Lug 112020
 

(fotosearch_k14763069Da Avvenire: di F. Camon) – Non c’è  giornale che non parli dei 15 bambini nati nello spazio di 24 ore nell’ospedale di Cremona: in una zona dove aveva trionfato la morte, installandovi un focolaio di covid, che aveva dato alla città il quinto posto, dopo Milano Bergamo Brescia e Pavia, per numero di decessi da coronavirus, adesso l’altro, ieri, ha trionfato la vita, segnando il record di bambini venuti al mondo. Sono dieci bambine e cinque bambini, tra cui due gemelli. C’è poco o nulla da aggiungere all’esplosione di gioia dei genitori e dei sanitari, tutti in attesa dentro o davanti alla sala parto.

La nascita di un bambino è un evento portentoso. Dunque tra le ore 15 di venerdì scorso e le ore 15 di sabato, nel piccolo spazio della stanza di degenza dell’ospedale  di Cremona, si sono verificati uno dopo l’altro, a catena, quindici eventi portentosi. Adesso ci sono quindici bambini, ma davvero solo “adesso”? E’ una visione “maschile” della nascita, della nascita l’uomo (inteso come maschio) sa e capisce molto poco. In realtà le madri di quei quindici bambini (quattordici madri, perchè due sono gemelli) hanno impressa nella memoria tutta la biografia pre-natale dei figli, e quella biografia è fatta di comunicazioni, richiami e risposte, messaggi e reazioni, allarmi e consolazioni, tutto un intricato vortice di relazioni che avranno, hanno già, un’importanza enorme nella vita palese, che adesso comincia, dei nuovi nati. Noi chiamiamo la nascita “il lieto evento”, me è lieto dal punto di vista nostro, che quell’evento sappiamo che cos’è e lo aspettiamo ansiosi, premurosi e collaborativi.

Ma il nascente non sa cos’è, non sa cosa gli capita, per lui venire nel mondo, dello spazio pre-natale ovattato e silenzioso  nel quale sta benissimo, uscire dalla penombra nella piena luce, tra barbagli e lampi accecanti, è una rivoluzione smisurata: secondo Freud un trauma così spaventoso che poi in tutta la vita non avrà l’uguale. Forse le grida parossistiche e ossessionante di quel panico, nella vita dell’ormai nato, ogni crisi di panico successiva sarà un’inconsapevole riedizione di quel panico primitivo.

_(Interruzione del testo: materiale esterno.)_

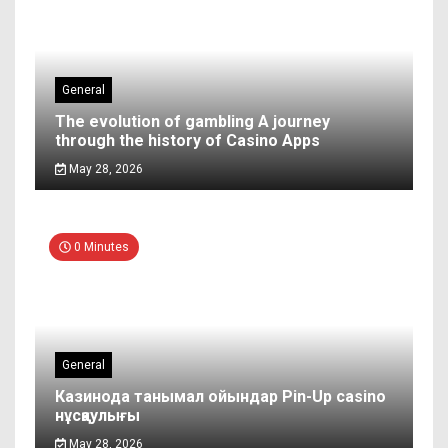
General
The evolution of gambling A journey
through the history of Casino Apps
May 28, 2026
0 Minutes
General
Казинода танымал ойындар Pin-Up casino
нұсқаулығы
May 28, 2026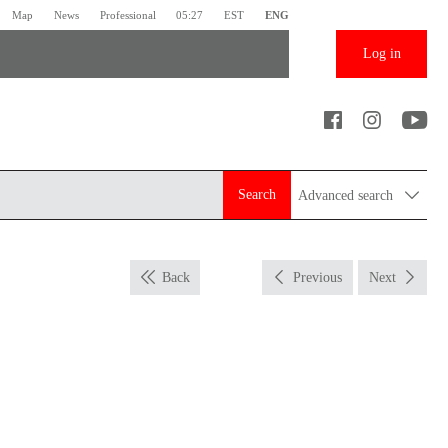
Map
News
Professional
05:27
EST
ENG
Log in
Search
Advanced search
Back
Previous
Next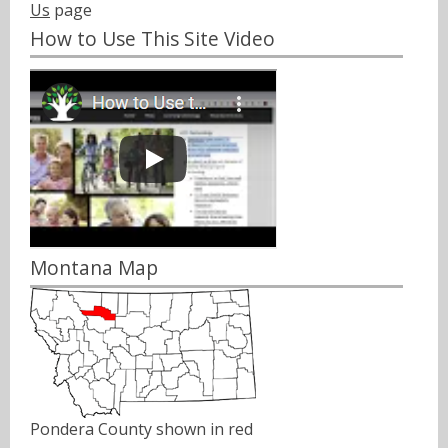
Us
page
How to Use This Site Video
Montana Map
Pondera County shown in red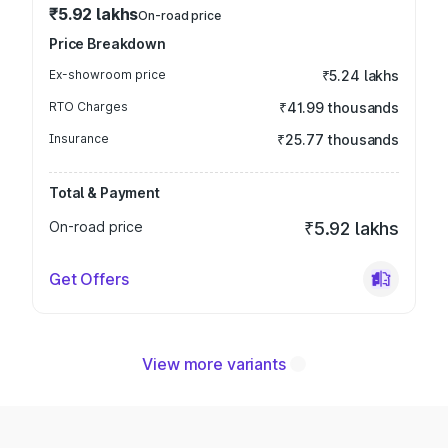
₹5.92 lakhs
On-road price
Price Breakdown
Ex-showroom price
₹5.24 lakhs
RTO Charges
₹41.99 thousands
Insurance
₹25.77 thousands
Total & Payment
On-road price
₹5.92 lakhs
Get Offers
View more variants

Ho scritto un romanzo che ha per protagonista un non-ancora-nato e per tempo il tempo della pre-nascita. Mi sono documentato. Ho scoperto che in certi istituti di guida al parto le future madri vengono istruite a comunicare con i figli, cantando, suonando, cercandoli con le dita, parlandogli in altre lingue, più musicali, più adatte a trattenere l’attenzione. M’è rimasta nella memoria questa cantilena in francese: “L’etoile se pro-mène / au- dessus de ton lit. / Regarde! Elle t’em-mène / dans le bleu de la nuit”. Quando ancora non sono nati, i bambini sono dappertutto nell’universo, più in cielo che in terra, e le stelle gl’interessano più ancora degli alberi: “Tournent, tournent les étoiles”, / à la fête, à la fête, / tournent, tournent les étoiles / à la fete du ciel”. Se la madre cammina sotto la pioggia, il nascituro può spaventarsi per il martellamento delle gocce d’acqua, ma lei lo calma spiegandogli il fenomeno: “Plic, ploc, plic, ploc, / quand il pleut, / les gouttes de pluie / glissent, glissent sur les parapluies”.

I nascituri vengono monitorati e seguiti nei movimenti, e così s’è scoperto che, se la madre ascolta musica classica, il piccolo muove le mani, se ascolta musica rock muove i piedi.